Struck by the absurdity of such an occurrence, Belhumeur, a University of Arizona senior studying marketing, suggested his team build an image around the concept for their PSAid submission.
The group, which subsequently developed anadvertisement with an image of a young boy holding a blue high heel shoe with the caption, “Make sure he gets what he needs,” was one of 10 finalists, and won the national competition April 21.
Anyone could vote in the competition run by PSAid, or Public Service Announcements for International Disasters. Students vied for $30,000 in cash prizes.
“Presumably, the donations were coming from a company trying to get a tax write-off,” Belhumeur said. “But cash is more efficient and helps the local economy in many different ways and for different reasons.”
Belhumeur and other students taking Ed Ackerley’s MKTG 425: Advertising Management class this semester were asked to develop advertisements. Ackerley, an adjunct instructor who teaches marketing and media arts, also engaged his class in a peer review process, allowing them to present their ideas to one another and to offer suggestions.
The competition, which is in its fifth year and is sponsored by the Center for International Disaster Information, involves college and university students across the nation producing video and print public service announcements.

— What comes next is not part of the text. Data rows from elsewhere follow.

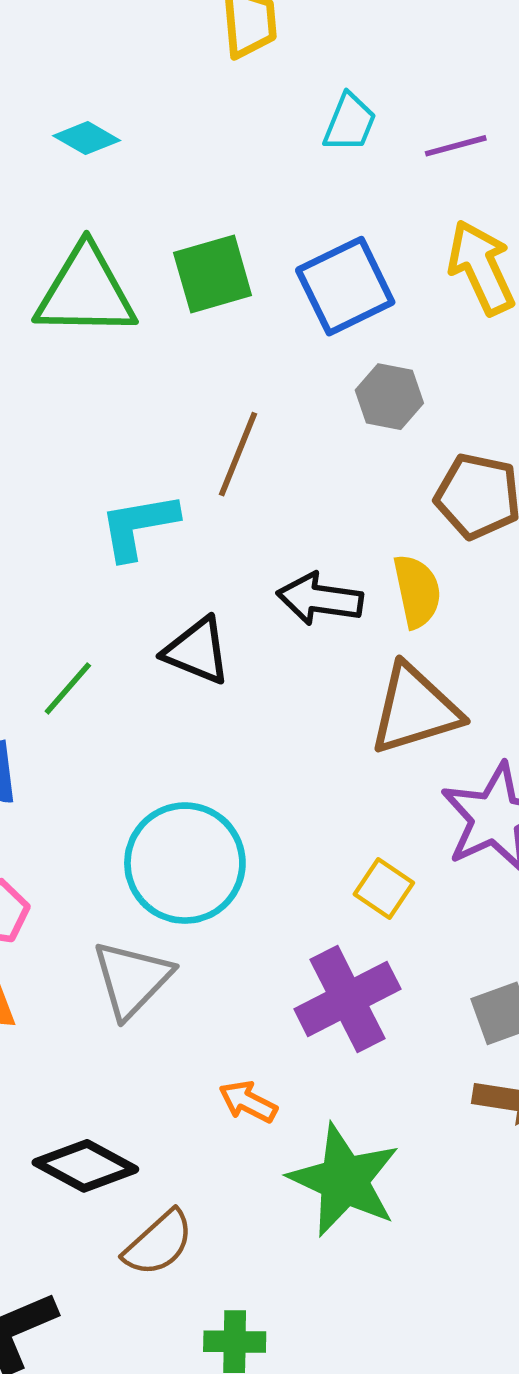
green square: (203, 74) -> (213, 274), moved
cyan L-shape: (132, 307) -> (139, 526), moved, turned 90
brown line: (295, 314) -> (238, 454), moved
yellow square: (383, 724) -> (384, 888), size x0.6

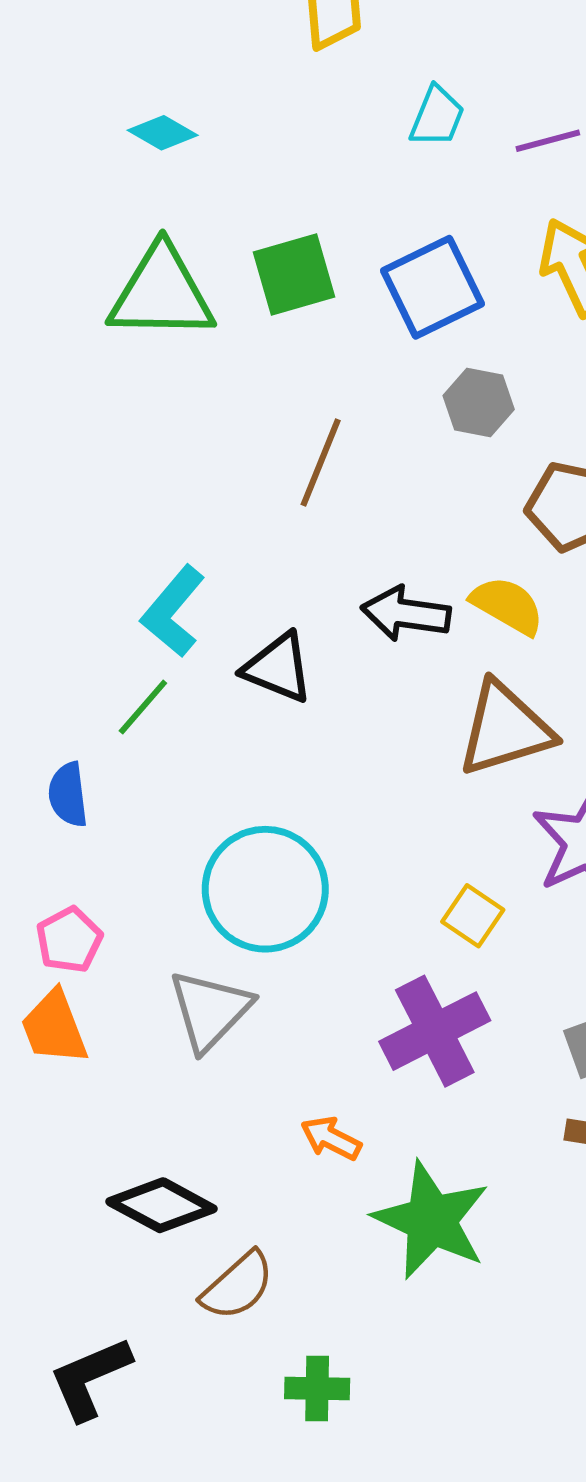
cyan L-shape: (139, 526) -> (173, 611), moved, turned -40
yellow semicircle: (417, 591) -> (507, 605), turned -48

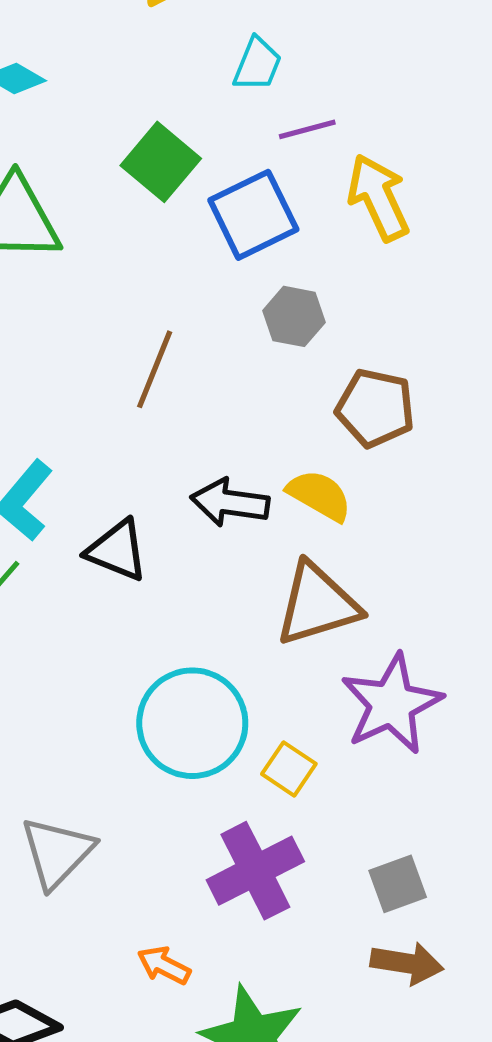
purple line: (548, 141) -> (307, 129), moved
green square: (294, 275) -> (161, 162), moved, turned -34
cyan circle: (265, 889) -> (192, 723), moved

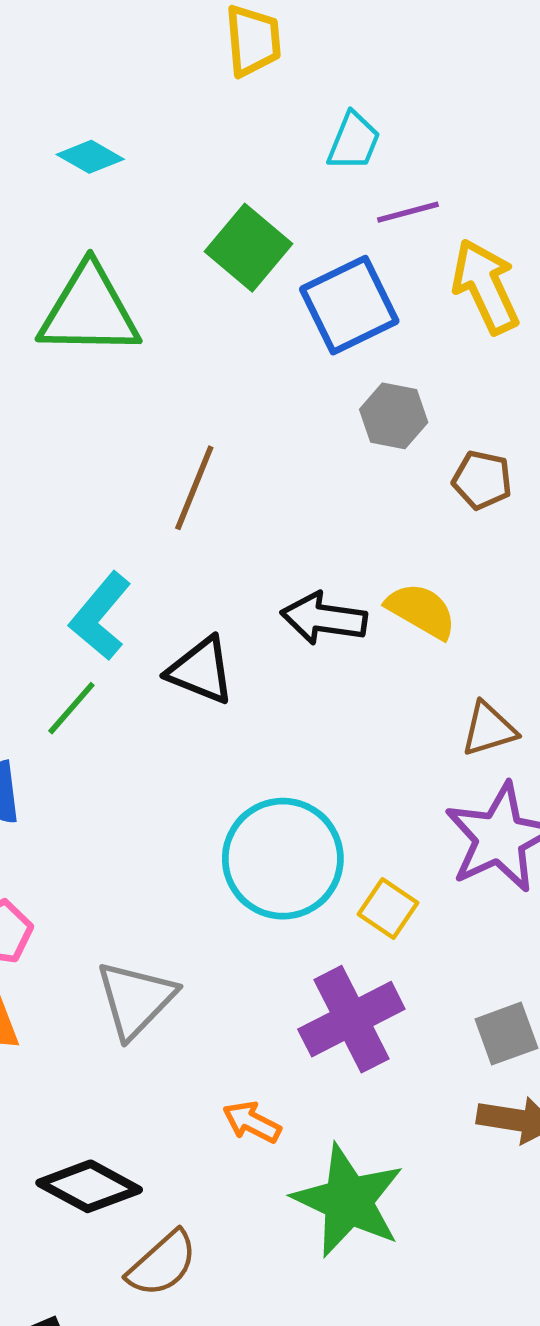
brown line: (155, 369) -> (194, 488), moved
brown pentagon: (375, 408) -> (482, 480), moved, size x0.7
brown triangle: (317, 604) -> (489, 729), moved, size x0.6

For Ackerley’s class, the creative process from start to finish took two months. Lauren Ruggeroli, one of Belhumeur’s teammates, said she suspects her team’s advertisement advanced to the finalist position because it is easy to understand and carries a powerful message.
“We decided that, visually, this was the better concept,” said Ruggeroli, a marketing senior and Honors College student. “A lot of nonprofit organizations tend to focus on sentimental facts, so we wanted something more along those lines.”
The team, in a description of the advertisement, wrote: “When you make material donations — such as food and clothing — to disaster relief efforts, you are taking a chance on what victims need at the cost of sorting, storing, shipping, and distributing the items.”
Other team members are Kristen Schissel and Honors College student Aleena Astorga, both of whom are studying marketing and Spanish; Shannon Timms, an Honors College student studying marketing, business management, and communication; Lindsey Erlick, an Honors College student studying marketing and mathematics; and Carmen Lamadrid, also an Honors College student who is studying marketing, entrepreneurship, and Spanish.
Bryon Keck, a friend of Belhumeur, took the photo for the advertisement; the young boy who modeled is the nephew of Belhumeur’s wife.
Belhumeur also said the team leaned toward sarcastic humor, believing it would be an effective method.
“One goal of advertising is to break through the clutter and get people’s attention,” he said. “I knew we could pull it off.”